Quello celebrato a Chiavenna domenica pomeriggio – e che tanti hanno potuto seguire grazie alla diretta di Espansione Tv – era un rito tutto particolare, il rito di beatificazione di suor Maria Laura, la religiosa di Chiavenna che venne barbaramente uccisa il 6 giugno 2000 da tre ragazze minorenni che con quel gesto intendevano offrire una vittima a satana.
A dire il vero, dalle indagini di quelle prime settimane dopo l’orribile omicidio risultò che la pista vagamente satanista che guidò le tre minorenni nella loro azione aveva come movente principale la noia unita al desiderio di provare un’ebbrezza nuova. Insomma, un gioco per riempire una serata, un gioco ammantato di satanismo.
A suo modo, quindi, quanto avvenuto in quel vicolo buio di Chiavenna nella tarda serata del giorno sei del mese sei era anch’esso un rito. Dopo ventuno anni, nel campo sportivo di Chiavenna percorso da un forte vento di montagna, quell’assurdo rito della noia è stato spazzato via da un rito di gioia. Beatificare significa proprio questo: rendere felice, pieno di gioia. E vi stupirò forse dicendo che ad essere beatificata non è solo suor Maria Laura, che certo è il soggetto principale di questo rito che ha la pretesa in terra di dichiarare qualcosa che si riferisce al cielo, ma “beatificati” lo sono anche coloro che l’hanno conosciuta, quanti ne proclamano il coraggio eroico seminato e germogliato nella sua vita e si ispirano agli stessi valori.
Ecco, tutti costoro – appartenenti visibilmente o misteriosamente alla Chiesa – domenica pomeriggio sono stati per così dire “beatificati” – resi felici – insieme alla suora di Chiavenna, martire della carità e della fede. Ecco perché l’avvenimento a cui abbiamo partecipato è ben più fecondo di un semplice rito, e non solo perché la gioia ha come cancellato la noia artefice di quell’altro rito assassino, ma perché la luce della nuova Beata già si rifrange in mezzo a noi come un faro che traccia il cammino.
L’esemplarità dei Santi è nascosta nel loro quotidiano e spesso cogliamo improvvisamente presente nel momento di una morte eroica quanto invece si era sviluppato nascostamente nel tempo della vita quotidiana e che solo un’attenta ricerca a posteriori – ecco l’importanza di un processo di canonizzazione – ci fa scoprire. Suor Maria Laura quella notte ha seriamente perdonato chi l’uccideva entro un banale gioco di morte, ma questo era solo l’epilogo di una vita vissuta sulla stessa lunghezza d’onda. La santità si vede magari in un guizzo, ma nasce da una lenta e costante decantazione dentro la fatica e il nascondimento dei giorni.

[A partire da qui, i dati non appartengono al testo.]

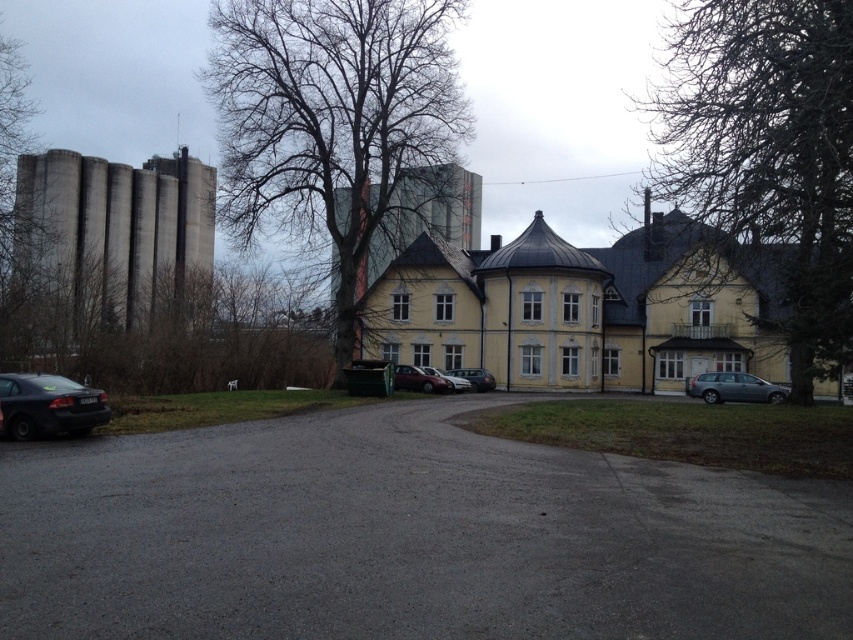
Question: Can you confirm if gray asphalt driveway at center is positioned below shiny red sedan at center?

Choices:
 (A) yes
 (B) no

Answer: (B)

Question: Is the position of bare branches at center less distant than that of metallic silver car at center?

Choices:
 (A) no
 (B) yes

Answer: (B)

Question: Is bare branches at upper center positioned behind satin silver wagon at right?

Choices:
 (A) yes
 (B) no

Answer: (B)

Question: Among these objects, which one is nearest to the camera?

Choices:
 (A) bare branches at upper center
 (B) bare branches at left
 (C) shiny red sedan at center
 (D) metallic silver car at center

Answer: (A)

Question: Which object appears closest to the camera in this image?

Choices:
 (A) satin silver wagon at right
 (B) metallic silver car at center

Answer: (A)

Question: Estimate the real-world distances between objects in this image. Which object is farther from the matte black car at lower left?

Choices:
 (A) gray asphalt driveway at center
 (B) metallic silver car at center

Answer: (B)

Non solo. Il perdono che la suora di Chiavenna ha dato alle tre assassine prima di morire sotto i colpi delle loro coltellate è un gesto di grande rilevanza nell’iter stesso della sua beatificazione, ed ha nelle tre ragazze le uniche testimoni. Ebbene, domenica pomeriggio quel perdono aleggiava con potenza nell’aria mentre suor Maria Laura veniva proclamata beata, e ha custodito in questo ventennio proprio le tre che ne hanno efficacemente beneficiato. Dopo un breve periodo di detenzione, infatti, hanno potuto cambiare identità e costruirsi una vita lontano da Chiavenna. Si direbbe che il frutto della santità della loro vittima le ha raggiunte ancor prima della sua beatificazione.
L’esemplarità dei Santi è davvero nascosta nella vita quotidiana…
Sì, è molto significativo che le autrici dell’omicidio siano state le testimoni del perdono donato da suor Maria Laura e, testimoniando, lo abbiano irraggiato su tutti noi. Quelle parole di perdono, quell’ abbandonarsi non passivo alla furia omicida ha veramente forato il buio del male. Il martirio di Suor Laura è stato il “tutto compiuto” di una vita in ogni caso donata, frantumata nei mille rivoli della carità quotidiana, eucaristicamente consumata come un buon pezzo di pane nutriente e saporoso.